Amendement n° 902 — APRÈS L'ARTICLE 19, insérer l'article suivant:
Dispositif
I. – Après l’article L. 160‑14 du code de la sécurité sociale, il est inséré un article L. 160‑14‑1 ainsi rédigé :
« Art. L. 160‑14‑1. – Tout assuré relevant de l’assurance maladie est tenu de respecter les rendez-vous inscrits dans le parcours de prévention défini par la Caisse nationale de l’assurance maladie.
« En cas de non-respect, sans motif légitime dûment justifié, de ces actions obligatoires de prévention, les participations forfaitaires et franchises mentionnées aux articles L. 160‑13 et L. 160‑14 sont majorées, dans la limite d’un plafond annuel de 50 €.
« Les motifs légitimes, le périmètre des actions de prévention concernées, les modalités de notification à l’assuré et les conditions d’application de la majoration sont fixés par décret, pris après avis de la Haute Autorité de santé.
« Les sommes collectées au titre de cette majoration sont intégralement affectées au financement des programmes de prévention de l’assurance maladie. »
II. – Les dispositions du présent article entrent en vigueur le 1er janvier 2027.
Exposé sommaire
Le présent amendement vise à renforcer l’efficacité du parcours de prévention mis en place par l’Assurance maladie, en responsabilisant les assurés qui ne respectent pas les rendez-vous et actions de prévention qui leur sont proposés ou rendus obligatoires.
Aujourd’hui, la France reste en retard sur la prévention. Les données de participation aux principaux dépistages organisés témoignent d’une mobilisation encore insuffisante de la population : A titre d'exemple, 63,57 % seulement des personnes concernées participent au dépistage du cancer du col de l’utérus, pourtant recommandé et pris en charge.

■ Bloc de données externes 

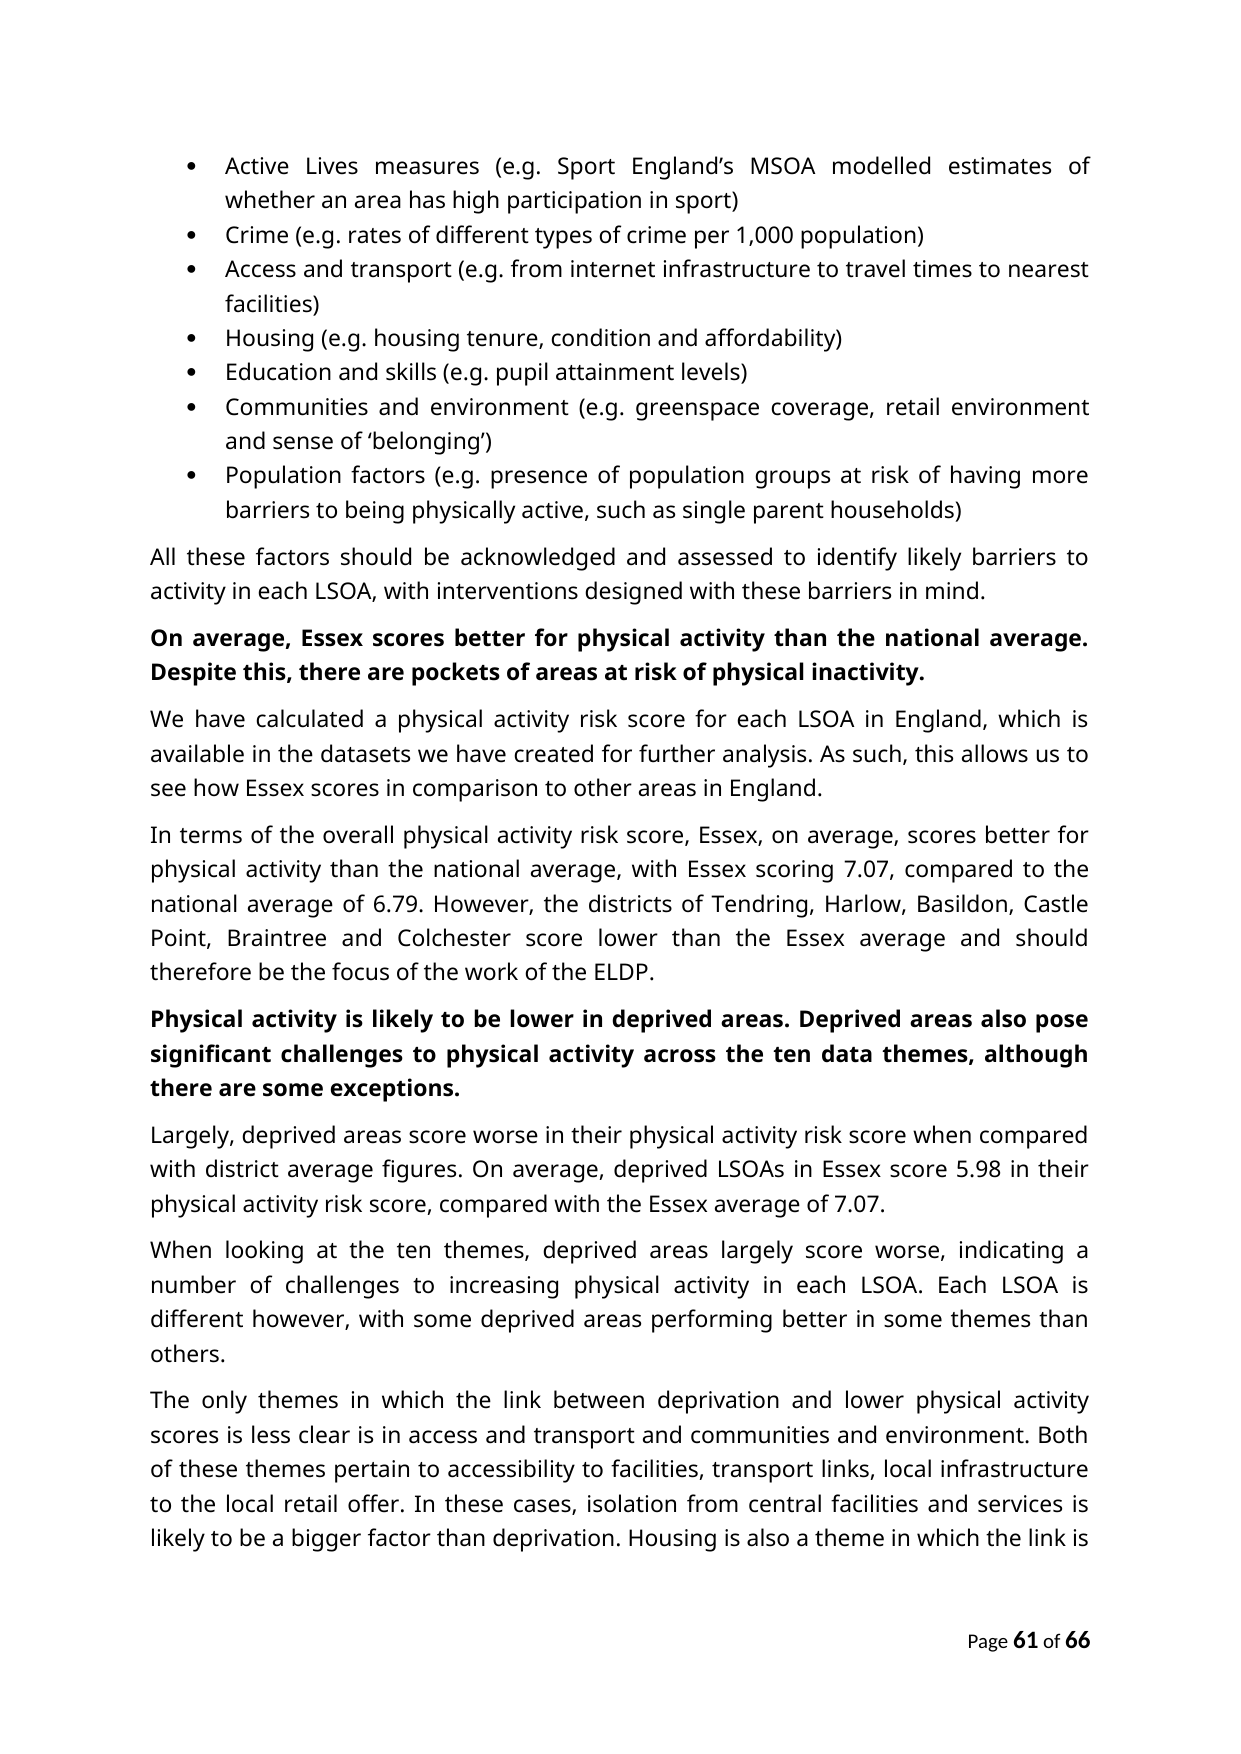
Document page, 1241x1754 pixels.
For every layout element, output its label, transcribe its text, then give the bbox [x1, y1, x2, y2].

list Crime (e.g. rates of different types of crime per 1,000 population) [187, 219, 1090, 250]
list Education and skills (e.g. pupil attainment levels) [187, 356, 1090, 387]
text Physical activity is likely to be lower in deprived areas. Deprived areas also pose significant challenges to physical activity across the ten data themes, although there are some exceptions. [150, 1003, 1090, 1103]
text Largely, deprived areas score worse in their physical activity risk score when compared with district average figures. On average, deprived LSOAs in Essex score 5.98 in their physical activity risk score, compared with the Essex average of 7.07. [150, 1119, 1090, 1219]
list Communities and environment (e.g. greenspace coverage, retail environment and sense of ‘belonging’) [187, 391, 1090, 456]
text On average, Essex scores better for physical activity than the national average. Despite this, there are pockets of areas at risk of physical inactivity. [150, 622, 1090, 687]
list Access and transport (e.g. from internet infrastructure to travel times to nearest facilities) [187, 253, 1090, 319]
list Housing (e.g. housing tenure, condition and affordability) [187, 322, 1090, 353]
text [150, 1384, 1090, 1553]
text All these factors should be acknowledged and assessed to identify likely barriers to activity in each LSOA, with interventions designed with these barriers in mind. [150, 541, 1090, 606]
text When looking at the ten themes, deprived areas largely score worse, indicating a number of challenges to increasing physical activity in each LSOA. Each LSOA is different however, with some deprived areas performing better in some themes than others. [150, 1234, 1090, 1369]
list Population factors (e.g. presence of population groups at risk of having more barriers to being physically active, such as single parent households) [187, 459, 1090, 525]
text We have calculated a physical activity risk score for each LSOA in England, which is available in the datasets we have created for further analysis. As such, this allows us to see how Essex scores in comparison to other areas in England. [150, 703, 1090, 803]
text In terms of the overall physical activity risk score, Essex, on average, scores better for physical activity than the national average, with Essex scoring 7.07, compared to the national average of 6.79. However, the districts of Tendring, Harlow, Basildon, Castle Point, Braintree and Colchester score lower than the Essex average and should therefore be the focus of the work of the ELDP. [150, 819, 1090, 987]
list Active Lives measures (e.g. Sport England’s MSOA modelled estimates of whether an area has high participation in sport) [187, 150, 1090, 216]
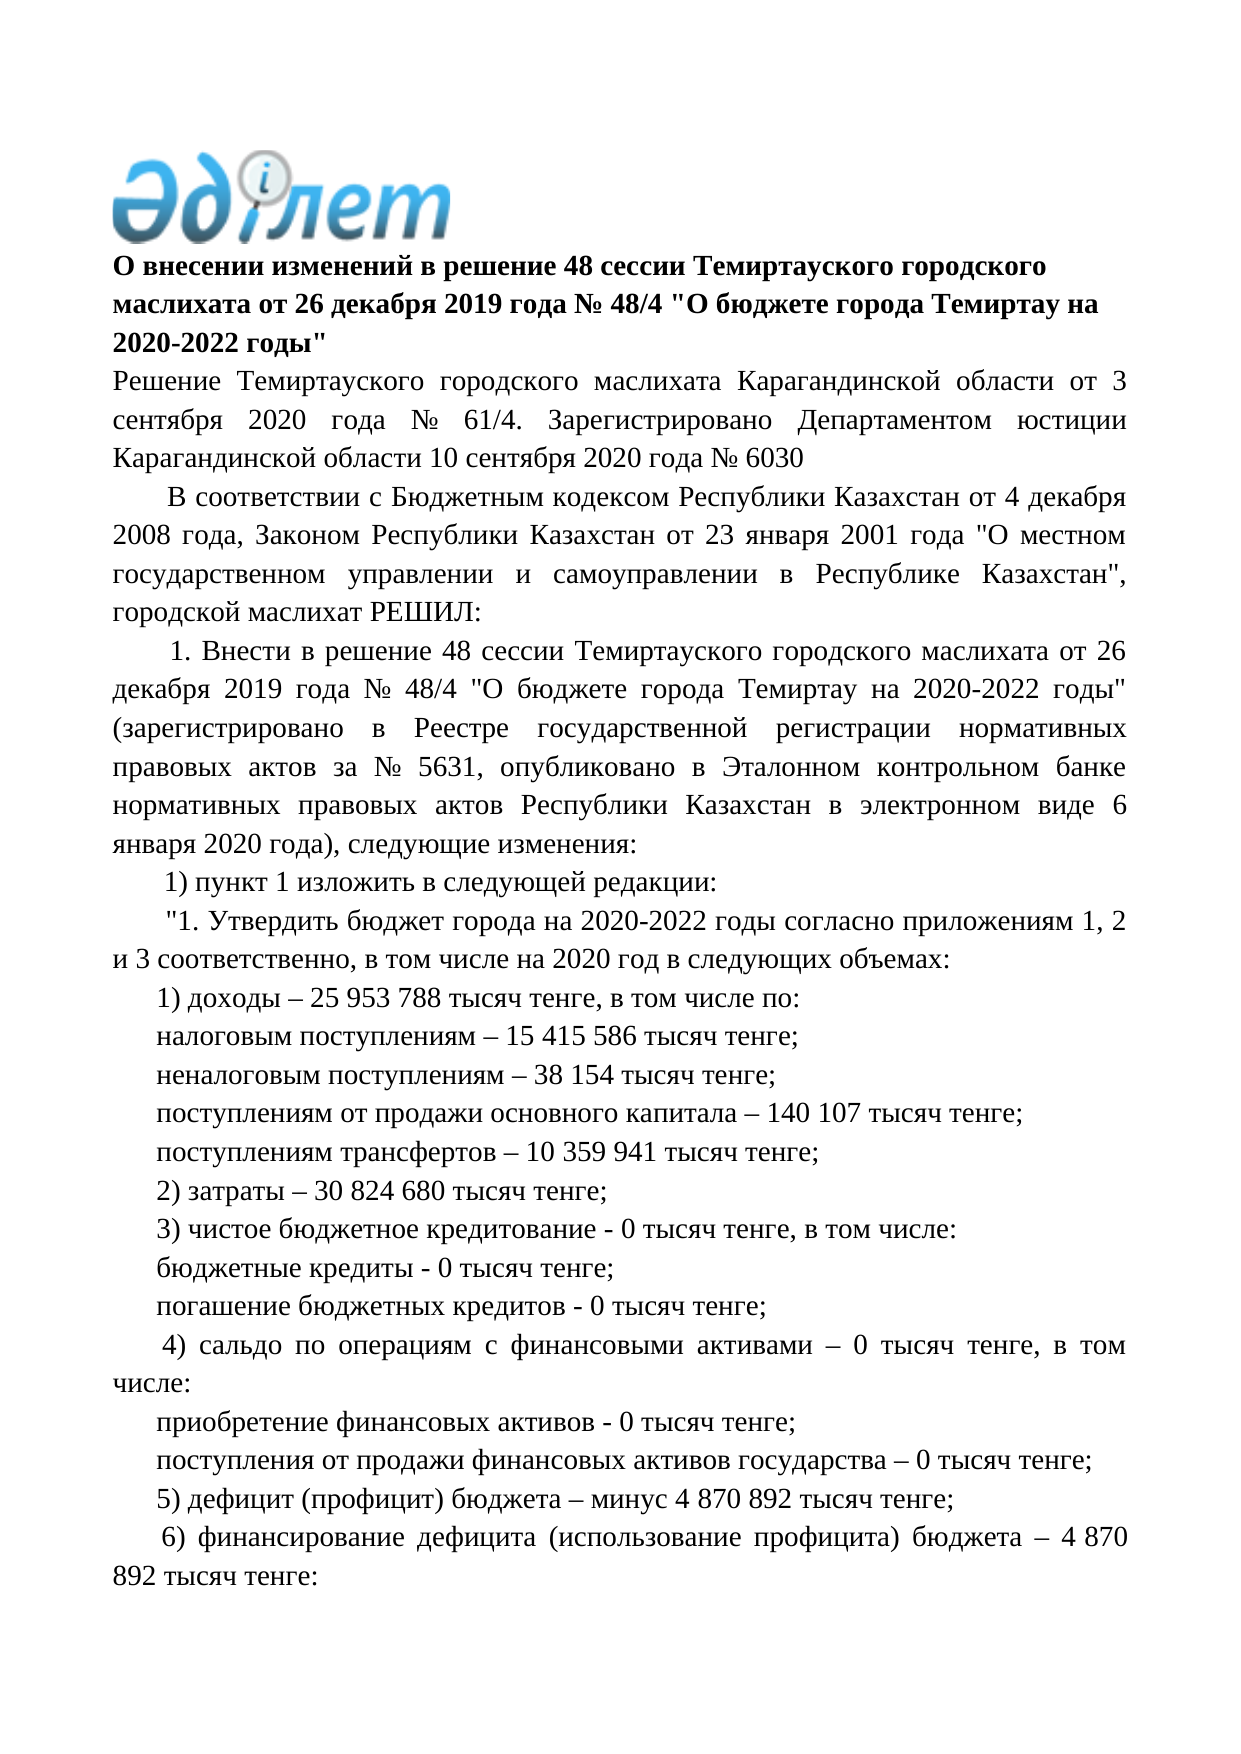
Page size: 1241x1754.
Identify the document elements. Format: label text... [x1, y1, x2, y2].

Le taux de participation à la réalisation du test de dépistage du cancer colorectal est particulièrement faible, à 28,59 %, alors même que ce cancer est l’un des plus meurtriers lorsqu’il est détecté tardivement.
Concernant le dépistage organisé du cancer du sein, seulement 54,16 % des femmes ayant reçu une invitation réalisent effectivement une mammographie dans le cadre du programme prévu.

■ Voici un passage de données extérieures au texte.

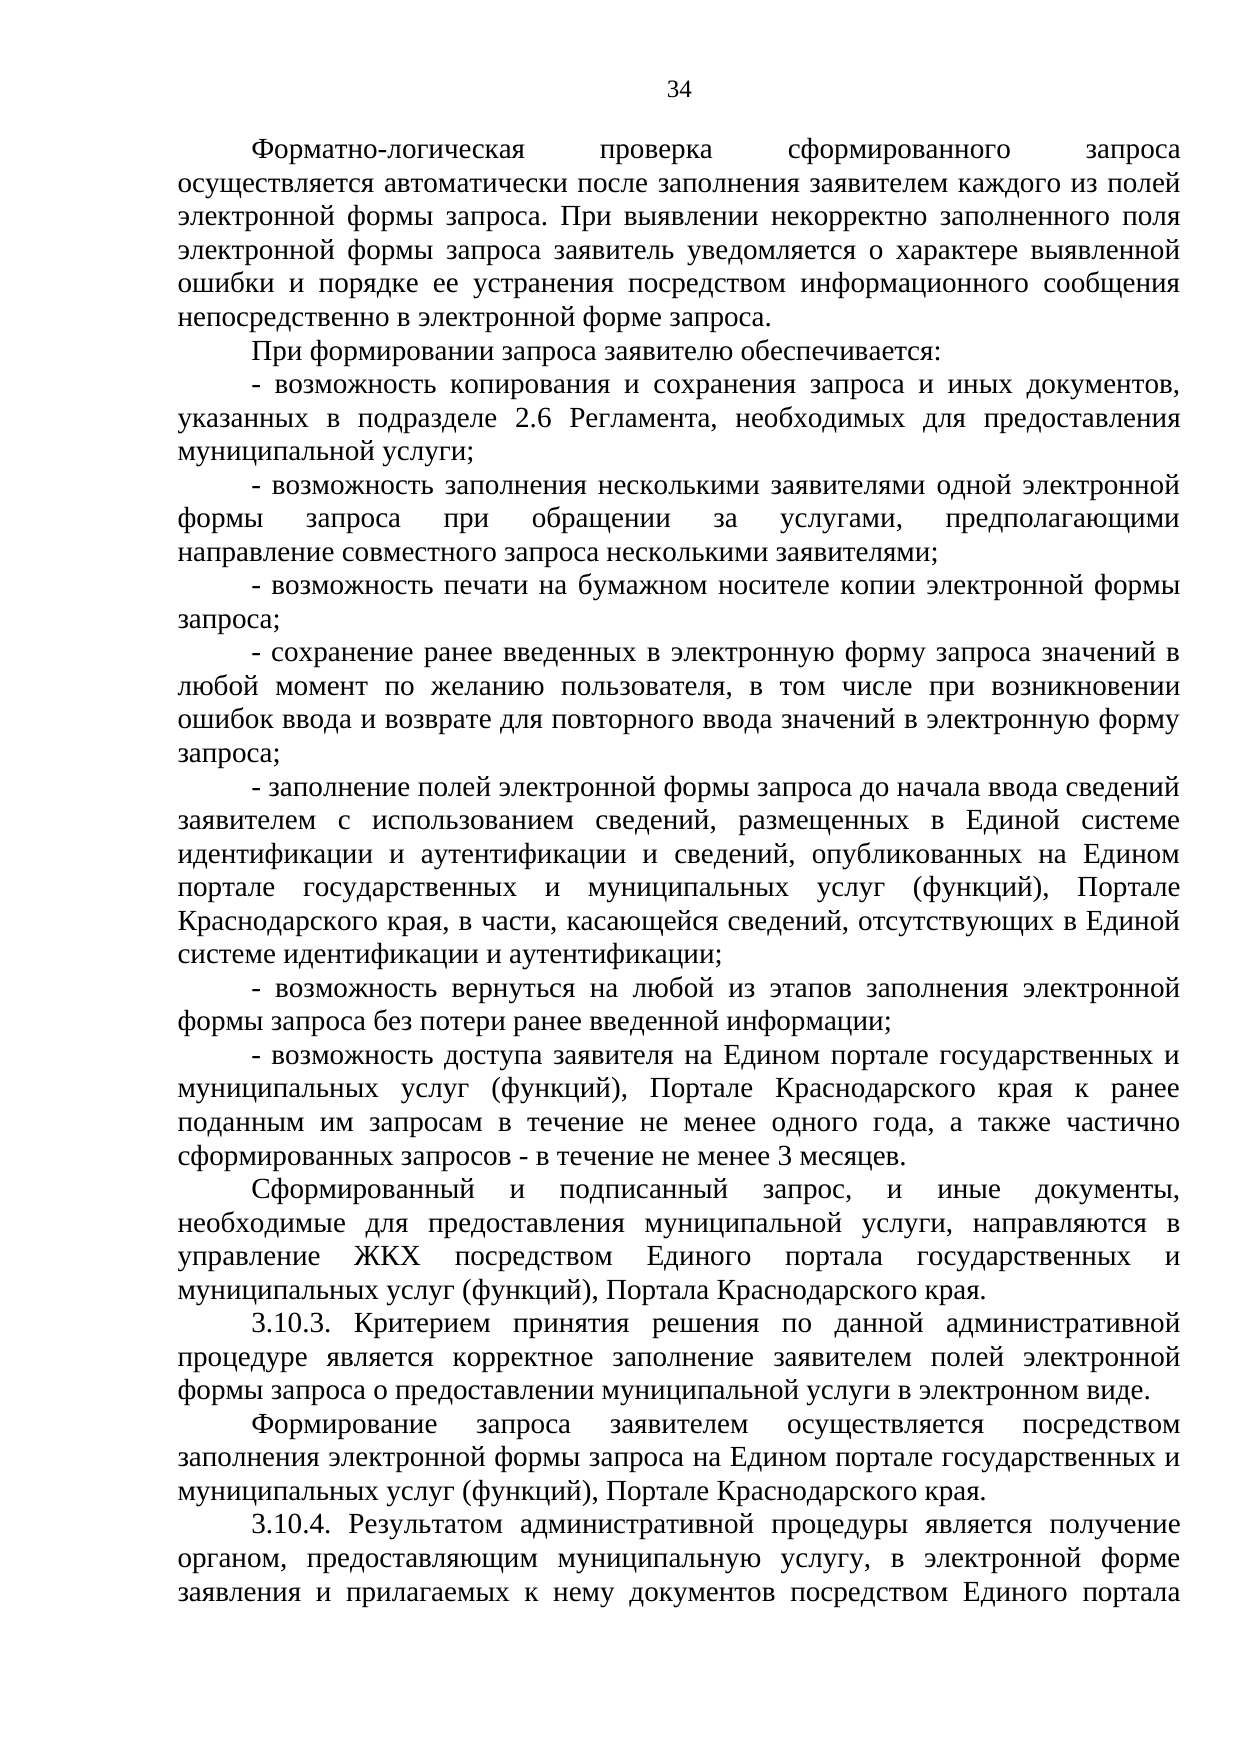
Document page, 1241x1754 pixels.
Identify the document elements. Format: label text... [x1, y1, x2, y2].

Ces chiffres illustrent un paradoxe : malgré des campagnes de prévention financées par la solidarité nationale, une prise en charge intégrale ou quasi intégrale et une forte communication institutionnelle, une part importante des assurés renonce ou n’accomplit pas les démarches préventives proposées. Cette insuffisante appropriation du parcours de prévention pèse lourdement sur les dépenses de santé, le système devant financer ensuite des soins plus lourds, plus invasifs, et plus coûteux.
Le présent amendement propose donc un mécanisme de responsabilisation léger, proportionné et juste, par la modulation des participations forfaitaires et franchises pour les assurés qui s’abstiennent, sans motif légitime, de réaliser les actions de prévention obligatoires. Il ne remet pas en cause l’accès aux soins, mais vise à encourager un comportement responsable, en cohérence avec l’objectif national de santé publique de rééquilibrage vers la prévention.
Enfin, dans un souci de cohérence, les sommes issues de cette majoration seraient fléchées vers le financement de la prévention, renforçant ainsi l’effet incitatif et améliorant l’impact sanitaire global.